» Problem requirements: Transcribe only what runs from the line containing "neck: (428, 418)" through the final line below, exactly, and leave every picture out.

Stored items
════

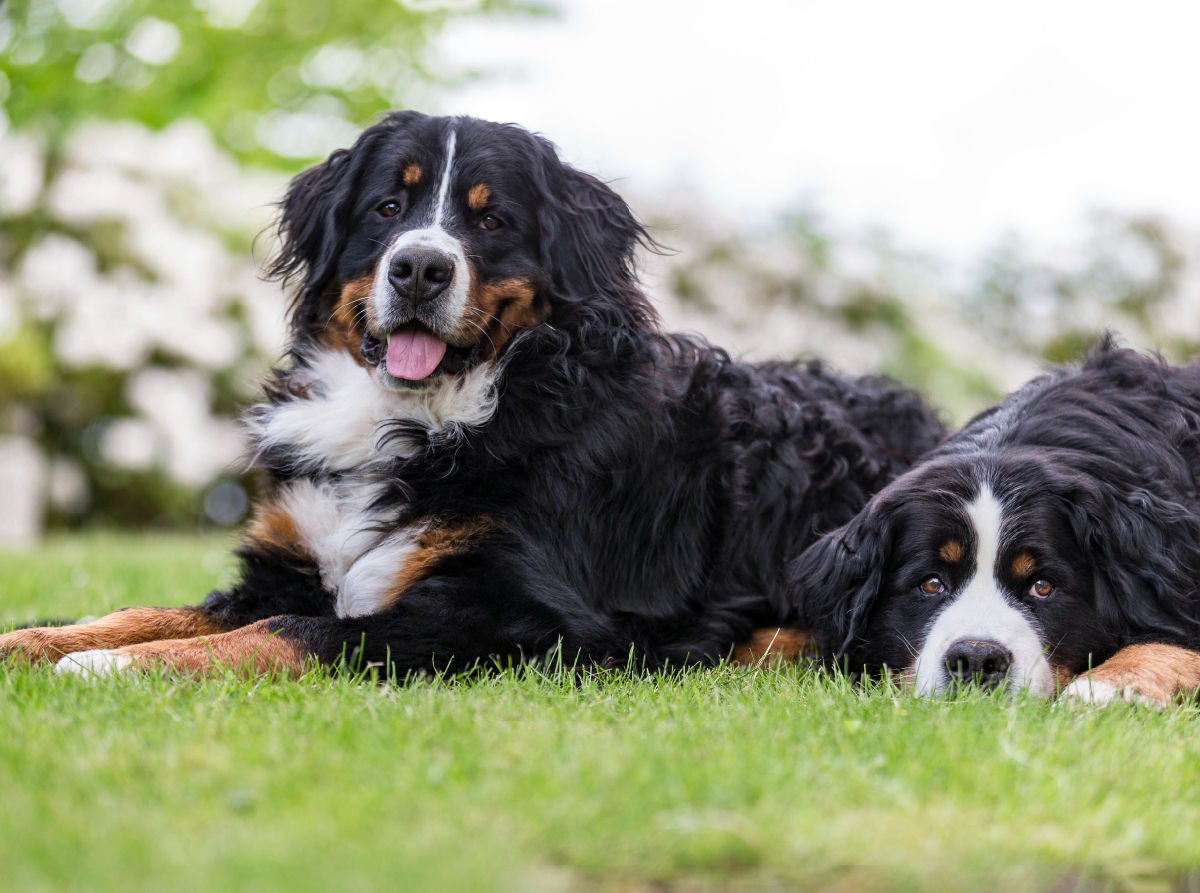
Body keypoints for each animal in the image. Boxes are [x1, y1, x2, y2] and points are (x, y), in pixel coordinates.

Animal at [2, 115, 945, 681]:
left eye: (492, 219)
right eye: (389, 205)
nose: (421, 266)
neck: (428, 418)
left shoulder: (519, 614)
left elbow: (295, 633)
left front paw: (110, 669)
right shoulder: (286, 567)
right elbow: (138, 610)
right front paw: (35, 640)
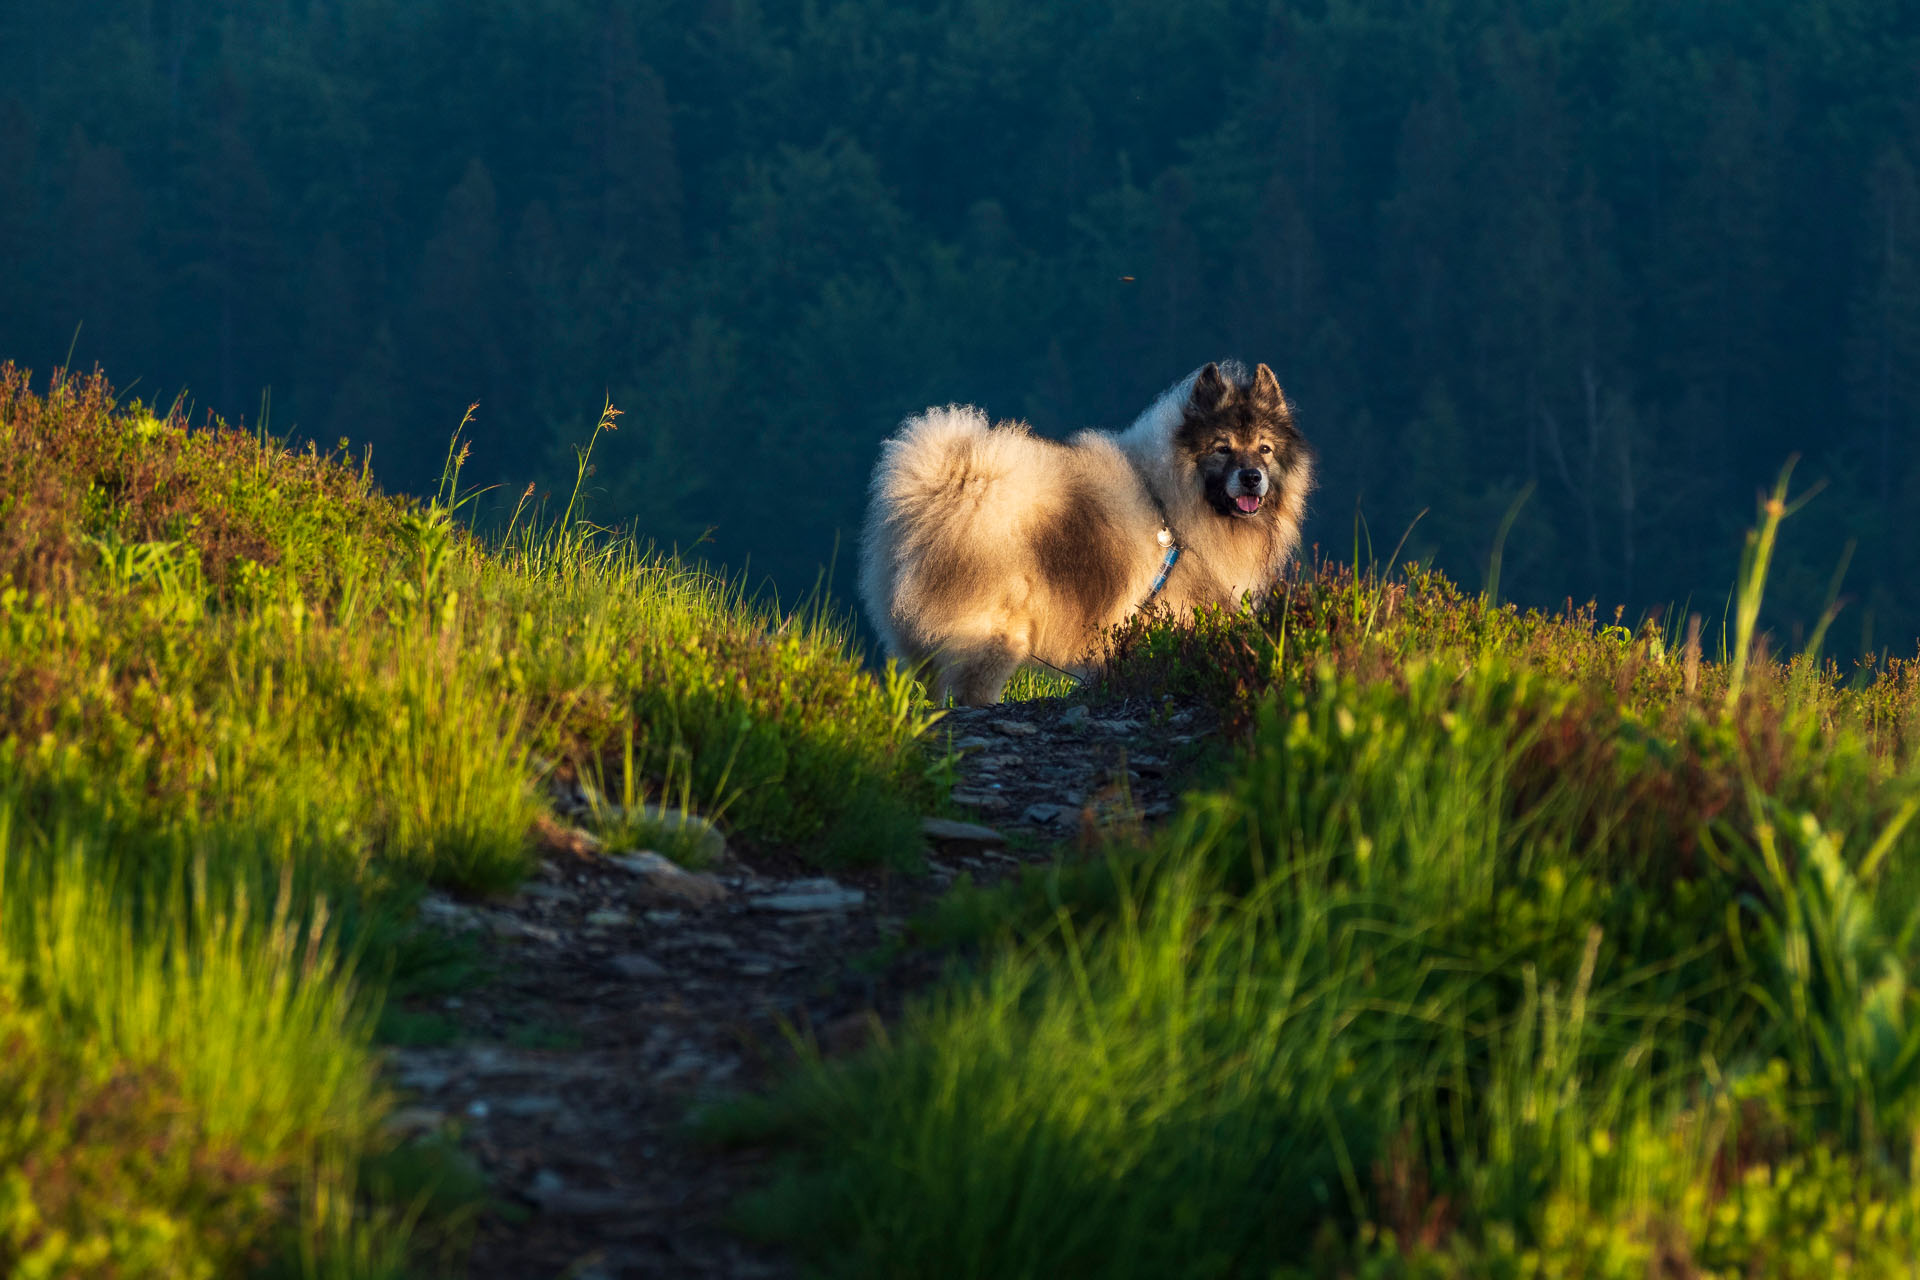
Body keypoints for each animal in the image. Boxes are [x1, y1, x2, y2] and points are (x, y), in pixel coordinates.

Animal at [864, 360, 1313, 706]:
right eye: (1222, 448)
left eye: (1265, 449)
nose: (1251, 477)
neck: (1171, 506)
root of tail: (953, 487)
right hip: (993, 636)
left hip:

════

» Answer for the task:
neck: (428, 418)
left shoulder: (519, 614)
left elbow: (295, 633)
left front paw: (110, 669)
right shoulder: (286, 567)
right elbow: (138, 610)
right front paw: (35, 640)
Body keypoints for each animal in the image. Boxes are [x1, y1, x2, y2] and points are (x, y), in pixel coordinates.

Animal at [864, 360, 1313, 706]:
right eye: (1222, 448)
left eye: (1265, 449)
nose: (1251, 477)
neck: (1171, 506)
root of tail: (953, 487)
right hip: (993, 636)
left hip:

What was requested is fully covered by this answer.